Oro-pharyngeal Dysphagia

Answer 34

• Difficulty getting the food to leave the mouth is usually due to problems coordinating the muscles that move the food bolus to the back of the mouth, as a result of neurological disease such as stroke.
• It is important to examine the patient’s cranial nerves and obtain a speech therapy assessment of the safety of their swallow.
• A video-fluoroscopy may be helpful, if their swallow remains unsafe with altered consistencies of food and fluid an enteral feeding tube may be necessary.

Question 35

Taking a GI Bleed history

Answer 35

• Find out what the patient means by passing blood.
  
  • Is this haematemesis (fresh blood vomited),
  • Coffee ground vomit (supposed to indicate altered blood but may in fact be anything that has been in the stomach)
  • Melaena (black, tarry sticky stool)
  • Fresh PR bleeding (usually indicates a lower GI bleed, but may, in a haemodynamically unstable patient suggest a brisk upper GI bleed).
• The next step is thinking about risk factors for bleeding.
  
  • Is the patient known to have varices or chronic liver disease
  • Do they have stigmata of chronic liver disease
  • Have they been on NSAIDs, antiplatelets or anticoagulants?

Question 36

Investigations for Gi bleed

Answer 36

• FBC – to check the level of Haemoglobin and platelet count (thrombocytopenia may be suggestive of chronic liver disease and platelets will need replacing if low and bleeding)
• U&E – a raised urea supports your diagnosis of upper GI bleeding
• Clotting – abnormal clotting should be corrected in order to help control the bleeding
• Group and Save (Cross Match if haemodynamically unstable) – you may need to give a blood transfusion
• LFTs – remember however that normal liver function tests do not exclude chronic liver disease
• Venous Blood gas – this is a quick way to get a haemoglobin result

Question 37

Two assessment scores for GI bleeding

Answer 37

1) ROCKALL score

2) Blatchford score

Question 38

ROCKALL score

Answer 38

• Predicts risk of death and rebleeding from an upper GI bleed
• Split in
  
  • Pre-endoscopy score
  • Post-endoscopy score that can only be completed with endoscopy findings
• Higher the score the more chance of dying

Question 39

blatchford score

Answer 39

• Predicts need for intervention (blood transfusion or therapeutic endoscopy)
• Requires blood tests
• Most useful in deciding if a patient needs admitting or not

Question 40

management of variceal bleeding

Answer 40

Variceal bleeding is a medical emergency and most often presents with fresh

haematemesis +/- melaena.

• Initial action: Fluid resuscitation if haemodynamically compromised (followed by blood)
• IV Terlipressin AND IV antibiotics
• Definitive treatment: endoscopic banding

Question 41

The definitive treatment of variceal bleeding is

Answer 41

• endoscopic banding,
• but if this does not control the bleeding a Linton or Sengstaken tube may be required as a temporary measure, or a TIPSS (trans-jugular intrahepatic porto-systemic shunt) procedure.

Question 42

management of non-variceal bleeding

Answer 42

Non-variceal bleeding covers a whole range of conditions, most commonly ulcer disease but also various vascular malformations such as angiodysplasia and dieulofoys.
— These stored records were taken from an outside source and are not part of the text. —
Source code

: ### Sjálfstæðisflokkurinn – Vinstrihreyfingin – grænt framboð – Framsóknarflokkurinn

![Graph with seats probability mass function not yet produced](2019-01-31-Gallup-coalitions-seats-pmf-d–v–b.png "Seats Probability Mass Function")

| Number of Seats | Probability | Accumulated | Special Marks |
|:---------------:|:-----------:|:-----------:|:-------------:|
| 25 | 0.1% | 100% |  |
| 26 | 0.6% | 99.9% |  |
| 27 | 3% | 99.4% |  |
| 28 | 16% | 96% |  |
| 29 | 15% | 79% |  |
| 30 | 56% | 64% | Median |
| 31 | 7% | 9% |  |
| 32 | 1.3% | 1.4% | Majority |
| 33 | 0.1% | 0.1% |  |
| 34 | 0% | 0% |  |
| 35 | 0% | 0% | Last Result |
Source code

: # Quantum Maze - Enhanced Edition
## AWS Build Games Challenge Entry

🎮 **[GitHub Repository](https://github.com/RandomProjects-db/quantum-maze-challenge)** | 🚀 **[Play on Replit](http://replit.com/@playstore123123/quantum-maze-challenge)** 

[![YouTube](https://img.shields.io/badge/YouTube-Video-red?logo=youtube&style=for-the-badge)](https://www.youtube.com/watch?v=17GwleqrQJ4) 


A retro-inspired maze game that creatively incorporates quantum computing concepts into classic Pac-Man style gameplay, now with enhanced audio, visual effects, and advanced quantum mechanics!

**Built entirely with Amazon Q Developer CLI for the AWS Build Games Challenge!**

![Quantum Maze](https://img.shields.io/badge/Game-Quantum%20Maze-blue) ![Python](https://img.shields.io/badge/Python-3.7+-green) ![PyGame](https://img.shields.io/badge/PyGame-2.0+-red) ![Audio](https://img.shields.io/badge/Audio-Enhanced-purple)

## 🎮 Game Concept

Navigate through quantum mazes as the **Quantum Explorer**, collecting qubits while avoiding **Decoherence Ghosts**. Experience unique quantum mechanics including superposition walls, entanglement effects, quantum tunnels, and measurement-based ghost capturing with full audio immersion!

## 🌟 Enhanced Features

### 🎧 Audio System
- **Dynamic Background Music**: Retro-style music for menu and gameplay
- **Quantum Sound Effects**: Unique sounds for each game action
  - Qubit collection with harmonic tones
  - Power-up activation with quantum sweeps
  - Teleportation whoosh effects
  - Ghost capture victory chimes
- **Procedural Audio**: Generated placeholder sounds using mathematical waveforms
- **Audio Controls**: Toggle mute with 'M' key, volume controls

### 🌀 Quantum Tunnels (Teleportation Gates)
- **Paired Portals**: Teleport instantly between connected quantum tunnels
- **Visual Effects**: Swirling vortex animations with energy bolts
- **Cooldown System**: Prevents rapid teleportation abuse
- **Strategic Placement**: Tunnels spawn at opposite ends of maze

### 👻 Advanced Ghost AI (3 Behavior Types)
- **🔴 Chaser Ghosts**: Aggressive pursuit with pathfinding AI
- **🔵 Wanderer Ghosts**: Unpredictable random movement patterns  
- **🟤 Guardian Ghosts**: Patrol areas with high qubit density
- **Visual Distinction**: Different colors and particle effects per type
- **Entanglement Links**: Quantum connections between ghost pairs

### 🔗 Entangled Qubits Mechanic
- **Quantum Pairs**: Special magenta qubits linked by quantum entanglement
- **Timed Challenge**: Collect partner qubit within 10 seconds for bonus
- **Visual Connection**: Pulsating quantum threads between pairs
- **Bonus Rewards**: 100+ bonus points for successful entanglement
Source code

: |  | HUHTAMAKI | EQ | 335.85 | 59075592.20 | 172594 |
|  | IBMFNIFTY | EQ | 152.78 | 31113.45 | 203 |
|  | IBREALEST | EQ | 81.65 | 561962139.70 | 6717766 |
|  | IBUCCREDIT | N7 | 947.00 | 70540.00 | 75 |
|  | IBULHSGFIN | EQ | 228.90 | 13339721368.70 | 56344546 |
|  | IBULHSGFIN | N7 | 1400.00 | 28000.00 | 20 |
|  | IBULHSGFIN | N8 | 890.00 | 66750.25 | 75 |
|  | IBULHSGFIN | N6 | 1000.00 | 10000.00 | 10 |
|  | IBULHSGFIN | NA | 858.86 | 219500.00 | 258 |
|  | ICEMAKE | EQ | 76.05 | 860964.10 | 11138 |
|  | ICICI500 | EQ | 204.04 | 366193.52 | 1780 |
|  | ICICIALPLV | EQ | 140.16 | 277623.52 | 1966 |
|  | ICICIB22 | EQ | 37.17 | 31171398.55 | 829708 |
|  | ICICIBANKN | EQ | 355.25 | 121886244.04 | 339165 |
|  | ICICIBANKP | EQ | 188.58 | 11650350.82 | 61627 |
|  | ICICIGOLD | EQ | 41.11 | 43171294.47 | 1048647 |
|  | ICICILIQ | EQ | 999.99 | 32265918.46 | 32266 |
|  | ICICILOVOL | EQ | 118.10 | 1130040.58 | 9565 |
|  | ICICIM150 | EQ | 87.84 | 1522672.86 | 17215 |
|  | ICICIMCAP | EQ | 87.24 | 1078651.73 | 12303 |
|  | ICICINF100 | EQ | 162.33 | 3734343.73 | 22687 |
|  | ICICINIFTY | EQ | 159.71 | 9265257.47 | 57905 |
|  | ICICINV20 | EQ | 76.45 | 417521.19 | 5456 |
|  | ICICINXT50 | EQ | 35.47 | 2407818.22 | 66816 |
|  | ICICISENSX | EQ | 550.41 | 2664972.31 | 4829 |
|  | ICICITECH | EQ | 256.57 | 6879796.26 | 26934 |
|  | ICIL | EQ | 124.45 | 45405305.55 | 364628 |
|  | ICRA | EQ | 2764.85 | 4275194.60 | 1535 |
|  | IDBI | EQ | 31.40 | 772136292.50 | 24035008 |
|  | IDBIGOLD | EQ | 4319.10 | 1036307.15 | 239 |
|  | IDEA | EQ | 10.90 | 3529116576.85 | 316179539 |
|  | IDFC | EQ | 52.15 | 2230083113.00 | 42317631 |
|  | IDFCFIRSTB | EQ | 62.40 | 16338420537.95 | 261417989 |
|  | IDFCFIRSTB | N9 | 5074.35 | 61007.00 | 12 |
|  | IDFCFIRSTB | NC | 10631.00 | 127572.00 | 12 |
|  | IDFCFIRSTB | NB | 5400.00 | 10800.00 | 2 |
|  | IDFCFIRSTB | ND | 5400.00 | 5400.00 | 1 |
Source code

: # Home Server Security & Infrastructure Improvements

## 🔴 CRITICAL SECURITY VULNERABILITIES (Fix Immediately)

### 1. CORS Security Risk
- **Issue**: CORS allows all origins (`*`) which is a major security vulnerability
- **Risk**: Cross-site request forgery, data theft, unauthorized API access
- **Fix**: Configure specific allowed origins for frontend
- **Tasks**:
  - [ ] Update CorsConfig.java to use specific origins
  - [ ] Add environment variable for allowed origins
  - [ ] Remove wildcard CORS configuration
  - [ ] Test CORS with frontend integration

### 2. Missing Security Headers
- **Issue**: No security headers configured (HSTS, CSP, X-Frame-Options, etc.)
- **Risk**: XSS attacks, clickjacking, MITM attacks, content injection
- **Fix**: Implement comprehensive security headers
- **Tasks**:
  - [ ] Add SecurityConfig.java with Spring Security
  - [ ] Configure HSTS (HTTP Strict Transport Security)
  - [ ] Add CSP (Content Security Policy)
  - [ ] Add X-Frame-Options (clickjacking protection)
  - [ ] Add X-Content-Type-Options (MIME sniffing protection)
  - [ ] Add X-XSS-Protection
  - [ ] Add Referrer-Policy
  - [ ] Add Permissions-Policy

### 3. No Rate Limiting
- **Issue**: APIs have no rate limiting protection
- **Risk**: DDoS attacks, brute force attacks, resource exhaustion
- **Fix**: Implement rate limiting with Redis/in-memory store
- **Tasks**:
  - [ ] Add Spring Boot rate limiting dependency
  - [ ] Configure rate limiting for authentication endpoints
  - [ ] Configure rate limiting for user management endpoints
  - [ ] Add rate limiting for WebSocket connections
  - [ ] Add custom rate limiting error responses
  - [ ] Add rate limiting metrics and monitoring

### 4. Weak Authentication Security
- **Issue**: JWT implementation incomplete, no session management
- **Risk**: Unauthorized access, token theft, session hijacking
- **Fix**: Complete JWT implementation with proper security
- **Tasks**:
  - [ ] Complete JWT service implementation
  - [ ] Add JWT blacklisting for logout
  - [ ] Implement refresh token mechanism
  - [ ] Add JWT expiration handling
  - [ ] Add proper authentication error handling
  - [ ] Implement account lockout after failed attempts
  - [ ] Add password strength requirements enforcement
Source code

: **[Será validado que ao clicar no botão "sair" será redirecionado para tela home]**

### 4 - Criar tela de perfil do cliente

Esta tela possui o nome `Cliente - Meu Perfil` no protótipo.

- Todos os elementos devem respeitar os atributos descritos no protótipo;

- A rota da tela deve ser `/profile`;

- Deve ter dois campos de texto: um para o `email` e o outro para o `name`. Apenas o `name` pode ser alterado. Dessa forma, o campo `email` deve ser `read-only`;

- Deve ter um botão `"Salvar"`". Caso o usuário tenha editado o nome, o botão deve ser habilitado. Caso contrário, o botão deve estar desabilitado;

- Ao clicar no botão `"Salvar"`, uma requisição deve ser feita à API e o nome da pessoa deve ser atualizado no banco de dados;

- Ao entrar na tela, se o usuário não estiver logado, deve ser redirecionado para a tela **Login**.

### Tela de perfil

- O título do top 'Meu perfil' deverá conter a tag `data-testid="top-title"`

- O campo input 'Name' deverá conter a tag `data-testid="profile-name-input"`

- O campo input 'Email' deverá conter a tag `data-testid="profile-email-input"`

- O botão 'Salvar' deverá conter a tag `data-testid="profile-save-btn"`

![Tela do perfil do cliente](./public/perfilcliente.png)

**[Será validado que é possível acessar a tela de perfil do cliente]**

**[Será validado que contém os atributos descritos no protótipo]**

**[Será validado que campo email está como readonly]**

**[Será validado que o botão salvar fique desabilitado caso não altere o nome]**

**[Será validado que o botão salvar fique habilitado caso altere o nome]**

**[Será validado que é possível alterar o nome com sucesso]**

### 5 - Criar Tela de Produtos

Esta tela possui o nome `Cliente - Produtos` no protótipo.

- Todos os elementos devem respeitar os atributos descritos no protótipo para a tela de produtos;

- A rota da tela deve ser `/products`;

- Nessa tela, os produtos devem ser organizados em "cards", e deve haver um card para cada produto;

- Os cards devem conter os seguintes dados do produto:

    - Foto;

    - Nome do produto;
These conditions are more likely to stop bleeding on their own than variceal bleeds, and it is important to ensure that the patient is as haemodynamically stable as possible before their endoscopy in order to decrease the risks of this procedure and to increase the likelihood of definitive intervention being possible.

• Initial action: gain IV access. Fluid resuscitation if haemodynamically compromised (followed by blood)
• Prescription: there is no evidence for giving PPI before the endoscopy, but this may be indicated post-endoscopy
• Definitive treatment: Discuss with the gastroenterology team. Dependent on the pathology found there are various different endoscopic treatments possible. If the bleeding cannot be stopped by endoscopy, radiological embolization or surgery may be possible. The Endoscopist will advise on the need for any medications (such as PPI to treat ulcers) after the endoscopy.